– É a maior liderança do mundo!
A frase era repetida a cada cinco minutos do tempo que o jovem Abílio da Farmácia ficava acompanhando o noticiário nacional e internacional do rádio no apagar das luzes da década de cinquenta.
Colonizado convicto e juramentado, ele se referia a seu líder maior, o então presidente dos Estados Unidos da América do Norte, o mundialmente popular John Kennedy. De futebol à missa, de polícia à macumba, não havia assunto que tirava da boca de Abílio as suas palavras de admiração pelo presidente americano. A tietagem era tanta, que a cidade inteira sabia de cor e salteado as últimas de Kennedy, sempre contadas e recontadas pelo farmacêutico.
Recém-casado e com a esposa já curtindo o terceiro mês de gravidez, Abílio tomou uma decisão que o transformou, durante semanas, em chacota preferida na pequena cidade do interior de Minas: escreveu uma carta ao presidente americano convidando-o e sua esposa, para serem padrinhos do primogênito. A cidade parou e mudou de opinião quando o carteiro, dias depois, saiu em disparada na direção da farmácia de Abílio com um telegrama na mão: era o presidente americano aceitando e agradecendo o convite.
Um ano depois, dia do batizado, a população da cidade se transformou num mutirão só. As mulheres mais velhas preparavam almoço para mil pessoas, as mais novas decoravam a cidade, as crianças colavam bandeirinhas dos dois países e os homens preparavam o foguetório. Na entrada da cidade, quinhentas pessoas e a banda de música esperavam as autoridades debaixo de um sol de 40 graus. Com duas horas de atraso despontou ao longe, levantando poeira na estrada, um carro grande e danado de bonito com uma bandeira brasileira de um lado e a americana de outro.

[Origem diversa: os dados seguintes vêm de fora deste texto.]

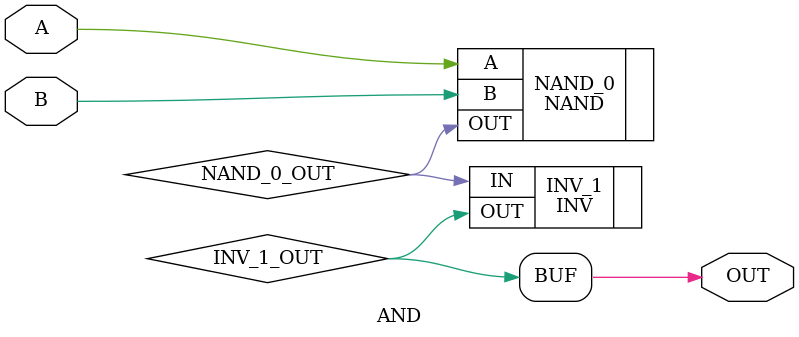
<source format=v>
module AND(
	output OUT,
	input A,
	input B
);

wire NAND_0_OUT;
wire INV_1_OUT;

NAND NAND_0(
	.OUT (NAND_0_OUT),
	.A (A),
	.B (B)
);
	
INV INV_1(
	.OUT (INV_1_OUT),
	.IN (NAND_0_OUT)
);
	
assign OUT = INV_1_OUT;

endmodule

</source>
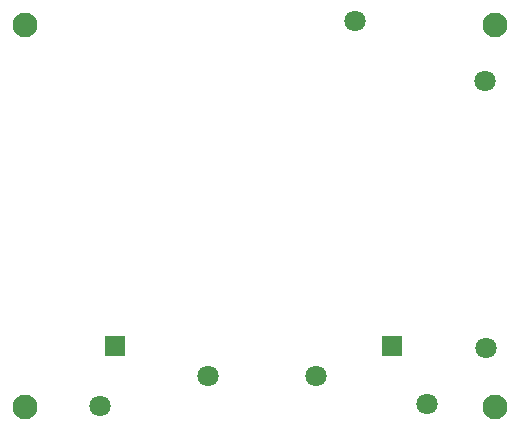
<source format=gbr>
%TF.GenerationSoftware,KiCad,Pcbnew,9.0.6*%
%TF.CreationDate,2025-12-26T20:18:00+00:00*%
%TF.ProjectId,PIDI-BOX-01-FRONTPANEL-1-3TE-A1,50494449-2d42-44f5-982d-30312d46524f,rev?*%
%TF.SameCoordinates,Original*%
%TF.FileFunction,Soldermask,Bot*%
%TF.FilePolarity,Negative*%
%FSLAX46Y46*%
G04 Gerber Fmt 4.6, Leading zero omitted, Abs format (unit mm)*
G04 Created by KiCad (PCBNEW 9.0.6) date 2025-12-26 20:18:00*
%MOMM*%
%LPD*%
G01*
G04 APERTURE LIST*
%ADD10C,1.799996*%
%ADD11C,2.100000*%
%ADD12R,1.700000X1.700000*%
G04 APERTURE END LIST*
D10*
%TO.C,LED4*%
X121742400Y-84353000D03*
%TD*%
%TO.C,LED5*%
X112270800Y-82016200D03*
%TD*%
%TO.C,LED2*%
X126650000Y-57050000D03*
%TD*%
D11*
%TO.C,REF\u002A\u002A*%
X127450000Y-52250000D03*
%TD*%
D10*
%TO.C,LED1*%
X115575000Y-51900000D03*
%TD*%
%TO.C,LED6*%
X103148200Y-81965400D03*
%TD*%
%TO.C,LED7*%
X93982800Y-84505400D03*
%TD*%
D12*
%TO.C,REF\u002A\u002A*%
X95275400Y-79476600D03*
%TD*%
D11*
%TO.C,REF\u002A\u002A*%
X87650000Y-52250000D03*
%TD*%
D12*
%TO.C,REF\u002A\u002A*%
X118745000Y-79476600D03*
%TD*%
D11*
%TO.C,REF\u002A\u002A*%
X87650000Y-84650000D03*
%TD*%
%TO.C,REF\u002A\u002A*%
X127450000Y-84650000D03*
%TD*%
D10*
%TO.C,LED3*%
X126672400Y-79625000D03*
%TD*%
M02*

</source>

Foi uma festa só. Menos para Abílio da Farmácia. O casal presidente não pôde vir e mandou, para representá-lo, o embaixador americano no Brasil e sua esposa. Abílio ameaçou adiar o batizado, tratou o embaixador com casca e tudo e iniciou uma crise diplomática que só não teve maiores consequências graças à intervenção do prefeito e do padre. Ânimos serenados, o batizado foi realizado com grande festa e a comitiva americana se despediu certa do dever cumprido.
O tempo passou e, num belo domingo à tarde, as emissoras de rádio anunciam o assassinato, em Dallas, do presidente americano John Kennedy. A população inteira correu para a porta da casa do Abílio, mas chegou tarde. Desesperado e chorando muito, ele se trancara no quarto. A esposa pediu ajuda ao prefeito, que chamou o padre, que chamou o delegado, que chamou o juiz. Depois de uma hora e meia de reunião decidiram arrombar a porta e conversar com o Abílio.
– Meu filho, a gente compreende a sua admiração pelo Kennedy, mas você tem esposa, tem filho, tem amigos e a vida precisa continuar assim mesmo, emendou o médico.
– Abílio, você não pode ficar o resto da vida chorando a morte do Kennedy. Pare de chorar e converse com a gente, ordenou o prefeito.
Abílio da Farmácia levantou o rosto, enxugou as lágrimas nas mangas da camisa e falou entre soluços:
– Vocês não têm sensibilidade para entender o sofrimento dos outros. Compadre Kennedy já morreu mesmo e não adianta chorar. Eu estou chorando é de dó da comadre Jackie, coitada. O que vai ser dela sozinha no mundo?
Enquanto Abílio recomeçava o choro em prantos, os membros do conselho comunitário se retiravam para não encherem de palmadas a bunda do farmacêutico, na frente da mulher e do filho.